Understand your ESG risk
We often hear ‘ESG’ being discussed as single, monolithic risk, with limited insight on how potential mitigation and adaptation measures would improve your profile relative to peers and your industry. This can result in pockets of well-intentioned ESG related activity by different business functions or leaders. These may be driven by best practice and strong evidence, or by individual values and gut instinct. They may or may not prove effective and can be piecemeal and unsystematic.
That said, there is no single standard for defining the universe of ESG risks.
For our part, WTW has developed ESG Clarified, an ESG risk scorecard for organizations. This uses data from multiple sources, including:
- MSCI, which provides a financial view measuring a company’s resilience to long term financially relevant ESG risks
- Aniline, which scores nine key metrics important to employee sentiment
- Polecat, which evaluates public online and social media related to specific keywords and sentiment (positive and negative)
- WTW proprietary data, driven by insights from our advisory work to evaluate your performance across the three ESG pillars relative to your peers in the same industry.
This helps identify areas of relative strength and weakness and can help prioritise actions. The scorecard can be refreshed regularly to track and measure progress.
Understand your risk tolerance
A key aspect when determining an appropriate a risk financing strategy is to confirm what level of financial volatility you can sustain before impacts are felt in business, such as on usual operational decisions like paying bonuses or investing in capital projects.
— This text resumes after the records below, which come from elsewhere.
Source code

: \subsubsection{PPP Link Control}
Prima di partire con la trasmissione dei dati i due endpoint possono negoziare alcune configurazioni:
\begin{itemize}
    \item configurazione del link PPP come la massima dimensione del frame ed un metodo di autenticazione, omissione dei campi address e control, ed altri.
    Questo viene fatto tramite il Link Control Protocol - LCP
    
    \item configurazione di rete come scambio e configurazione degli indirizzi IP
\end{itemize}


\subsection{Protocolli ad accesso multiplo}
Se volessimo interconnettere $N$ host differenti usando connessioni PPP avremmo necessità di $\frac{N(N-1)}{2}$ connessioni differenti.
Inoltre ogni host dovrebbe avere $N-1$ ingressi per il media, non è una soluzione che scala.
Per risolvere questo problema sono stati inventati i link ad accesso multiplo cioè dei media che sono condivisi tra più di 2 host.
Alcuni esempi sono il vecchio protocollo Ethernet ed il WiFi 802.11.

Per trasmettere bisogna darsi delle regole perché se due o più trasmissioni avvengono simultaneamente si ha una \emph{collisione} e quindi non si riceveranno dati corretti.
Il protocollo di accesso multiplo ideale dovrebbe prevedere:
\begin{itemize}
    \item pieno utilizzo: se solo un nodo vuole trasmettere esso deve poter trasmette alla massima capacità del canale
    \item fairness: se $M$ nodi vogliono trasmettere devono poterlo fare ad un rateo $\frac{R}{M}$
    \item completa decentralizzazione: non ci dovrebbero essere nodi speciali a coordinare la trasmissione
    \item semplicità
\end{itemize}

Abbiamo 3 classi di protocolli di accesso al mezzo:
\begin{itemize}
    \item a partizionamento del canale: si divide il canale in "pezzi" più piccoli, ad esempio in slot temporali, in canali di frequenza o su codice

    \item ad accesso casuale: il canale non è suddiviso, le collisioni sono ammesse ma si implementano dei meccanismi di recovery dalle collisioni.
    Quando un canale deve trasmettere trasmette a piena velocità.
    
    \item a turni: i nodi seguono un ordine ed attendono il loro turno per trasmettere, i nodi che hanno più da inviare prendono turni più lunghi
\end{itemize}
Similarly, robust risk tolerance analysis together with quantification of your ESG risks helps ensure alignment to your organization’s financial priorities.
Understand captives as ESG risk enablement vehicles
Once you have reviewed your ESG risks using the methodologies of enterprise risk management (ERM) to define, quantify, and prioritize key ESG risks, and to also clarify your risk tolerance, you can now consider what role a captive can play in your overall ESG risk management program.
A captive could, for example, allow you to retain risk or to access capacity in different ways through parametric or structured solutions, or to access capacity that’s not available in primary markets. This is useful for organizations unable to reduce their exposure to oil and gas or coal risk, which precludes them from accessing primary markets, to give one example.
Your captive can help fund targeted mitigation and adaptation initiatives and incubate new and emerging risks, as well as provide protection against reputation and litigation risk that could arise if the business faces claims around its ESG credentials not matching its public pledges (for example, so-called ‘greenwashing’).
Alternatively, a captive solution might help you transform a volatile revenue stream into a more stable one. This could be helpful to investors in renewable energy production where you need to demonstrate to banks how you’ll repay project financing.